Now let’s add in capital. Most of the time, you can increase your wealth by investing. How do we compare goods now from goods in the future for the purposes of taxation? To get an equal tax, the ratio of how much you could get today should be the same as the proportion of what you could get in the future, relative to what you contributed. So an equal tax rate of 50% should allow you to get 50% of what you contributed today, or 50% of what you could have gotten in the future, relative to a tax free world.

Equal Tax Rates
50% Current tax
50% Future Tax

Capital Gains Tax
Capital gains taxes, which tax investment, result in creating two different tax rates depending on when someone consumes. If you consume right away, you are taxed equal to the income tax. If you wait to consume, you are taxed by both the income and the capital gains tax. Investments generate positive externalities and so taxing investment more than immediate consumption is a bad idea. The graph below shows how capital gains taxes work:
Capital Gains Tax
Area 1 is the amount collected by the income tax. The Area 3 is the investment return that would have accrued had there been no income tax. The investment grows from 50 to 100 instead of 100 to 200. It never exists, so it is not a collected tax. Area 2 is the amount collected by the capital gains tax. The capital gains tax is levied on the increase from 50 to 100, and so collects 25. The person is able to consume 75 in the future. Under a consumption tax, the taxpayer would have been able to consume 100, or half the amount they would have been able to in a tax free world.
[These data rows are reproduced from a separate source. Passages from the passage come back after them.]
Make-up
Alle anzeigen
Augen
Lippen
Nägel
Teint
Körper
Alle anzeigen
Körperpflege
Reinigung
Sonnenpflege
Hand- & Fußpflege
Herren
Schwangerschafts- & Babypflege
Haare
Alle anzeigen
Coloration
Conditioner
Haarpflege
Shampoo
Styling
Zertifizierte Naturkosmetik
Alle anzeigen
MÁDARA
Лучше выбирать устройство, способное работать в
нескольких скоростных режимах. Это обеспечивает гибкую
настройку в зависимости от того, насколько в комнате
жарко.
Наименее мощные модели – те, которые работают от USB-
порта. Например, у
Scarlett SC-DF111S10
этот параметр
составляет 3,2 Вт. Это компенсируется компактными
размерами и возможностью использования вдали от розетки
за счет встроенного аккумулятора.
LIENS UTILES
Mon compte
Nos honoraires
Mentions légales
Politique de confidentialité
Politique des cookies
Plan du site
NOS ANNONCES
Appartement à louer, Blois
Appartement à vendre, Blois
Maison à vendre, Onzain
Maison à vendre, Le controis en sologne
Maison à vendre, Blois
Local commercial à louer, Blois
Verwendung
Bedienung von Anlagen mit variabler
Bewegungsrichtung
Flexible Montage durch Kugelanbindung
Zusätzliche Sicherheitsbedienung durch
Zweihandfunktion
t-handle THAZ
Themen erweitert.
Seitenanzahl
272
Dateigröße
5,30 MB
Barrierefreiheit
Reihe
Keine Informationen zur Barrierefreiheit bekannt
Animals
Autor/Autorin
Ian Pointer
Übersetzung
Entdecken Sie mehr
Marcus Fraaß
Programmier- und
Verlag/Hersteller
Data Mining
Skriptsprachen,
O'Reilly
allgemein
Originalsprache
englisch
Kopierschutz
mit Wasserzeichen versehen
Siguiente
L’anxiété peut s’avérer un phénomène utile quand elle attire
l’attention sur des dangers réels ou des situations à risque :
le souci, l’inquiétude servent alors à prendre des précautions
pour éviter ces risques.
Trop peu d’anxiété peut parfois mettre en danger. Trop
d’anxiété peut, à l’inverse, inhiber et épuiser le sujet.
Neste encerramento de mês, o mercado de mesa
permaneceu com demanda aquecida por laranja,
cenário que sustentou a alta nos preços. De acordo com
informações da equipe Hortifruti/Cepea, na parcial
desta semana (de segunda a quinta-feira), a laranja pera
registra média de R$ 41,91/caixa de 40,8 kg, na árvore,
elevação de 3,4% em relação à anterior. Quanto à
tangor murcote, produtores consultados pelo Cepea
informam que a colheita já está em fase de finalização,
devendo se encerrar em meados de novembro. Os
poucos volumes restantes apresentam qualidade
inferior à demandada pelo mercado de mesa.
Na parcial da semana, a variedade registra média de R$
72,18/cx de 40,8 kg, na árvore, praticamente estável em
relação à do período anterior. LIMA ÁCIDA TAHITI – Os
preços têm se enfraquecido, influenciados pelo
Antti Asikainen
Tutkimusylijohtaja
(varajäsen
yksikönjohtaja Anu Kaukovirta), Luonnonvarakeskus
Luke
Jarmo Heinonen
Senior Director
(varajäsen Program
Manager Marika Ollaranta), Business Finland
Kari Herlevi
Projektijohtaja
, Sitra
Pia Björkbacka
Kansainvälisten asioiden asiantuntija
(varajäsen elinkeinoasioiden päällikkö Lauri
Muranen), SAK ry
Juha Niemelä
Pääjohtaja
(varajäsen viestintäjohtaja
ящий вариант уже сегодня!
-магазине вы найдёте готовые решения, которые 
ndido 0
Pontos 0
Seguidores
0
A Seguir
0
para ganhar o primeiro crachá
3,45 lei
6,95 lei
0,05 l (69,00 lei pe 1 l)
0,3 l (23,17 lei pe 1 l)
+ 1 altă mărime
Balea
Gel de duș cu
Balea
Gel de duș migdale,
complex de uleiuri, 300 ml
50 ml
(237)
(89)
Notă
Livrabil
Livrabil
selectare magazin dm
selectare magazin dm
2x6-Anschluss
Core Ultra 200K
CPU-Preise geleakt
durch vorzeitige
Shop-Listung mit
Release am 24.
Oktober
Under a combined income and capital gains tax of 50% each, they are only able to consume 75.

My Opinion
I favor a consumption tax. It has the advantage of taxing all income, no matter the source, at an equal rate. It also encourages investment, relative to a income and consumption tax. Capital gains taxes are often framed as affecting only the rich, but this is not true. Capital taxes affect middle class savers as well as workers, by reducing investment and thus labor productivity. If you want to target the rich, it is far better to do that directly through a progressive consumption tax, which only targets those who are actually consuming more than the average person. The quirmy super rich will always find a way to avoid paying the rat’s nest of taxes that America currently has. The experience in Europe has been that consumption taxes are very easy to collect and very hard to evade. As the saying goes, even drug dealers pay the VAT.

Further Reading:
Garett Jones on taxing capital
Robert Frank on the Progressive Consumption tax
Scott Sumner on the optimal tax
My post on land taxes

2 Comments leave one →
  1. March 12, 2013 4:09 pm

    If you eliminate the cap on IRA contributions you can have a progressive consumption tax. If you make all the other taxes individual you greatly simplify taxation. We could put all of our income into an IRA and pay a progressive consumption tax on the money that we draw out of the IRA. You can already borrow from an IRA to buy a house so that works also. Now if one wants to fund a business startup there would need to be a way to do that pretax perhaps through a lborrowing from the IRA.

    • March 13, 2013 4:08 pm

      That sounds reasonable. I think one reason why our tax code is so complex is to hide the burden of taxation, so people don’t get upset about it.